Home improvements can significantly enhance the aesthetics of a house. While prehung doors tend to be easier than slab doors to install, this is still a labor-intensive project and requires basic carpentry skills for completion.
Before beginning to remove casing from a door frame, ensure it is level and plumb. Utilizing a level, check both hinge sides and lock stiles while using wood shims to fill any gaps that arise.
Measure the Opening
Before installing your new door, it’s essential to understand its dimensions. This means taking measurements of both width and height for the doorway frame without interior trim installed; this will enable you to select an ideal prehung door to fit your space. To accurately assess width measurement use a tape measure between door studs at either end of frame to measure. Furthermore, height can be measured from floor level up towards frame top on both sides, recording any smallest measurements.

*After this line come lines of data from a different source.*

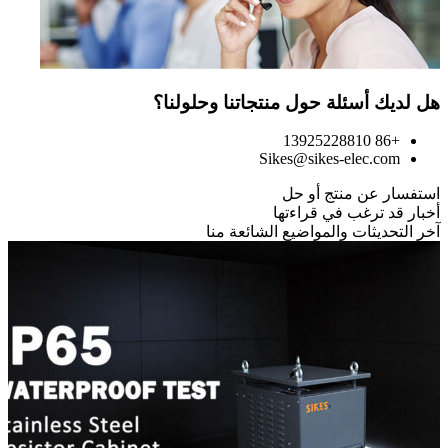
هل لديك أسئلة حول منتجاتنا وحلولنا؟
+86 13925228810
Sikes@sikes-elec.com
استفسار عن منتج أو حل
أخبار قد ترغب في قراءتها
آخر التحديثات والمواضيع الشائعة منا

Once you know which side is the hinge side, shimming can help ensure that both door and jambs remain level.
Remove the Existing Door
Installing a pre-hung door may be less complex than installing a slab door, but it remains an intensive project. First step should be removing your existing door from its frame; this task should be performed with assistance due to its weight.

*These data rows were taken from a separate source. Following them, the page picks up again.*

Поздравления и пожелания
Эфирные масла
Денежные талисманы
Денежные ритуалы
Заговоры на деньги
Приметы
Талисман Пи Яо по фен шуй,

Once the frame is freed from its clamps, use a level to make sure each jamb is at a 90-degree angle; otherwise add shims if necessary so as to bring them into plumb alignment.
If your rough opening is larger than expected, use shims on hinge sides or lock stiles to reduce it. You may need to trim exterior molding on both sides of the door in order to fit its new frame – be sure to save any old trim pieces so they can be reused later if this becomes necessary.
Measure the Jambs
Before ordering a prehung door, take a tape measure and measure the width of your existing rough opening. For ease, it may help if you remove molding around the door frame to reveal its studs (beams located behind molding). If any are out by more than 1/4″ then level them.

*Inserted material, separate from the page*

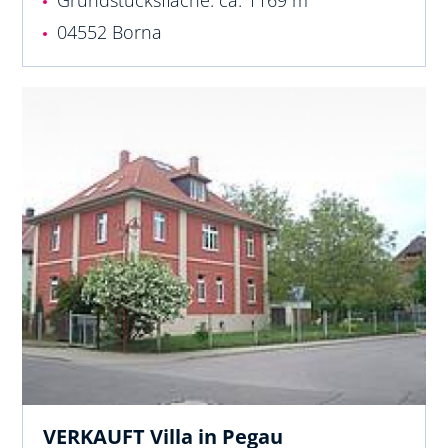
Grundstücksfläche: ca. 1169 m²
04552 Borna
VERKAUFT Villa in Pegau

Once your door is installed, it is also essential that you determine its “handing.” To do this, use a 6-foot level on both strike sides of the jamb to check it for square and plumb alignment; if necessary add shims until it meets those standards; repeat on hinge sides as well.
Shim the Jambs
f the prehung door doesn’t fit exactly into its rough opening, you may need to shim its side jambs for it to fit correctly. Use your level and draw plumb lines down each wall at each hinge location, as shown. Nail temporary cleats to the studs for added support as shown; or, simply shim its lock side jamb to straighten and ensure its plumb alignment, as this is where the strike plate will sit.
However, it may not be necessary to shim the top jamb as casing will often hold it in place. Once satisfied that your door will fit as desired, add the hardware. Providing you’ve used proper shimming techniques and kept an accurate level handy this should go smoothly; also use this opportunity to install Z-flashing around the sill to protect against water damage.
Hang the Door
Pre-hung doors are much simpler to install than slab doors, with trained contractors typically being able to complete it within an hour, depending on framing needs. DIYers will likely take longer as both door and frame must be level, plumb, and flush against the wall before hanging them properly.
Position the door in its frame and mark its hinge positions with either a plumb bob string or level. Shim behind each latch-side jamb until both shims reach an even distance from string on both sides of the opening.
Trim the shims and install the doorknob, backplate, strike plate, and lockset. Caulk around any new trim pieces installed.